◆ **TAREFA A**
As afirmações abaixo conferem com o texto sobre o papa Francisco? Responda sim ou não a cada uma e cite literalmente as palavras do texto que decidem. (i) Francisco se rendeu a Lula em duas ocasiões. (ii) Os bolsonaristas criticam Francisco desde outubro de 2020. (iii) Francisco preferiu ter uma foto com Bolsonaro.

Carisma incômodo
Melancólicos e conservadores sempre invejaram papa popular

Hostis a todos e quaisquer vencedores, raivosos, venenosos e rancorosos, os representantes mais arcaicos do conservadorismo brasileiro demoraram, mas também se assumiram como pessoas medíocres, melancólicos e invejosos. Eles não admitem publicamente, mas nos bastidores ou em suas reuniões condominiais reagem com o ódio de sempre ao sucesso, à vitória e à popularidade de qualquer ser humano que não faça parte do grupelho a que eles pertencem. É triste reconhecer e atestar a existência de brasileiros tão mesquinhos, enciumados e com dores de cotovelo que não cabem em seu apodrecido corpo.
Depois de Lula da Silva e da multidão que expurgou Jair Messias e sua legião do mal, a bola da vez é o papa Francisco, aquele que acolheu em vez de julgar e que, não à toa, preferiu não ter uma foto com Bolsonaro. Chefe mais carismático que a Igreja Católica já teve e um dos poucos a pensar prioritariamente nos pobres, o popularíssimo Francisco incomodou de tal forma o bolsonarismo que, por pura e máxima inveja, os bolsonaristas o criticam desde a derrota do ex-presidente alcunhado de mito, em outubro de 2022. Mentira que eles não sabem o que dizem.
Tanto que, mais do que desejar e torcer pela morte do santo padre, a maioria comemorou a passagem de Francisco nas redes sociais, nas quais publicou textos impiedosos, idiotas e maledicentes. Apáticos, inexpressivos, macambúzios e sorumbáticos, os mais radicais, entre eles Javier Milei, chegaram a afirmar que Jorge Mario Bergoglio comandou o “pontificado da subversão e da aliança com canalhas” e que sua morte encerra um ciclo vergonhoso na história da Igreja Católica. Vergonha maior é a patriotada não se render à força dos vitoriosos.
Sem querer ideologizar a narrativa, lembro que Francisco se rendeu a Lula em duas ocasiões. Por isso, merece o ódio eterno dos puxa-saco de um mito à beira da morte política. Na contramão da comoção mundial, a dúzia e meia de estultos que acham o falecido papa argentino “de esquerda, do globalismo e da traição silenciosa aos ensinamentos de Cristo” realmente sabe o que diz. Sabem e não perdoam o fato de, em vida, Bergoglio se associar à agenda progressista de Lula e de tantos outros líderes que, com algumas exceções, verdadeiramente defendiam a liberdade.

◆ **LINHAS EXIBIDAS**
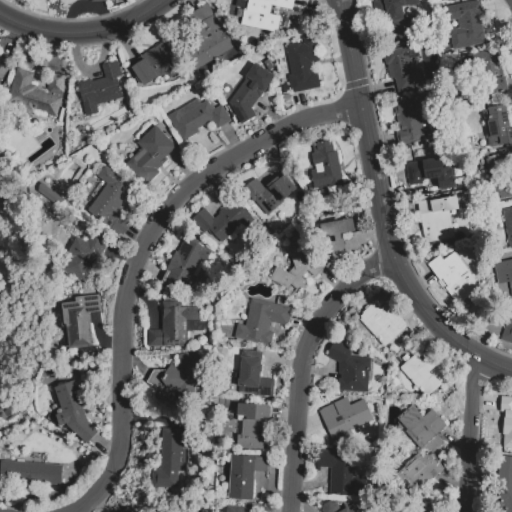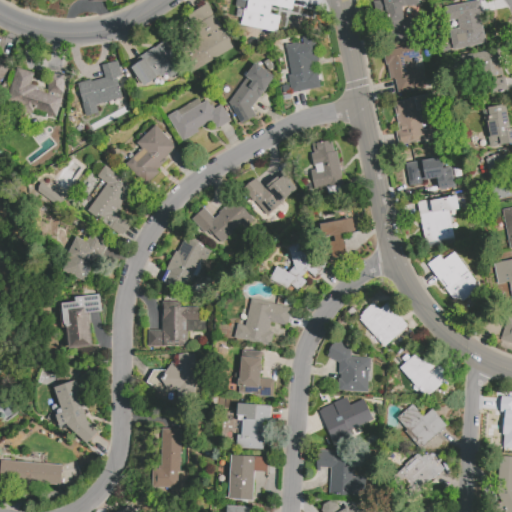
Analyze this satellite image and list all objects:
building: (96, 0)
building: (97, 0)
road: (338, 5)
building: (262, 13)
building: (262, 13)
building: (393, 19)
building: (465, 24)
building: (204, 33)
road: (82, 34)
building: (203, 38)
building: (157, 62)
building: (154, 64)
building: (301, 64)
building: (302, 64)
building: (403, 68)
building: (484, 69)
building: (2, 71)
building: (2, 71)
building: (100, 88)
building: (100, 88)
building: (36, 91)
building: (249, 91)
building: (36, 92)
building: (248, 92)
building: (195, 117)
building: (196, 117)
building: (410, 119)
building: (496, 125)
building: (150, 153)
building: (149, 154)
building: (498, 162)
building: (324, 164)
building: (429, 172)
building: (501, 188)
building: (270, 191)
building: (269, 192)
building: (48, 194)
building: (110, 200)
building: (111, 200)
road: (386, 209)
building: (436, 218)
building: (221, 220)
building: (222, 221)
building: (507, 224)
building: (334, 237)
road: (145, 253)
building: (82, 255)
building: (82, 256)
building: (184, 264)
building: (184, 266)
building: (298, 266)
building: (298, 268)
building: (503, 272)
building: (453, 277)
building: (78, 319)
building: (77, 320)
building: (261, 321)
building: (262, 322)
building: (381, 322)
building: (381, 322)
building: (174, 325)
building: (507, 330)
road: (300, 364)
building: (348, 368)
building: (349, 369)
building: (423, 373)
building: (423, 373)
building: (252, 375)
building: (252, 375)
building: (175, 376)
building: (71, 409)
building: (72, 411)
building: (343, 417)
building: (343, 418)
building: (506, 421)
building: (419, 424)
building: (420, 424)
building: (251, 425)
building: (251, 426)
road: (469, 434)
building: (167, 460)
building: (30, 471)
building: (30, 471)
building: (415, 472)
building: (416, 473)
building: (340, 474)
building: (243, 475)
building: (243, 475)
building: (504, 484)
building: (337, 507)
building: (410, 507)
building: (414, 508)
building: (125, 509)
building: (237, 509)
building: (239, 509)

◆ **TAREFA B**
Reproduza sem nenhuma alteração as linhas de pontos de objetos acima, do início delas até a linha que contém "building: (484, 69)", incluindo esta, e deixe as imagens de fora.

◆ **RESPOSTA ESPERADA A**
(i) Sim: "lembro que Francisco se rendeu a Lula em duas ocasiões".
(ii) Não: "os bolsonaristas o criticam desde a derrota do ex-presidente alcunhado de mito, em outubro de 2022".
(iii) Não: "preferiu não ter uma foto com Bolsonaro".

◆ **RESPOSTA ESPERADA B**
Analyze this satellite image and list all objects:
building: (96, 0)
building: (97, 0)
road: (338, 5)
building: (262, 13)
building: (262, 13)
building: (393, 19)
building: (465, 24)
building: (204, 33)
road: (82, 34)
building: (203, 38)
building: (157, 62)
building: (154, 64)
building: (301, 64)
building: (302, 64)
building: (403, 68)
building: (484, 69)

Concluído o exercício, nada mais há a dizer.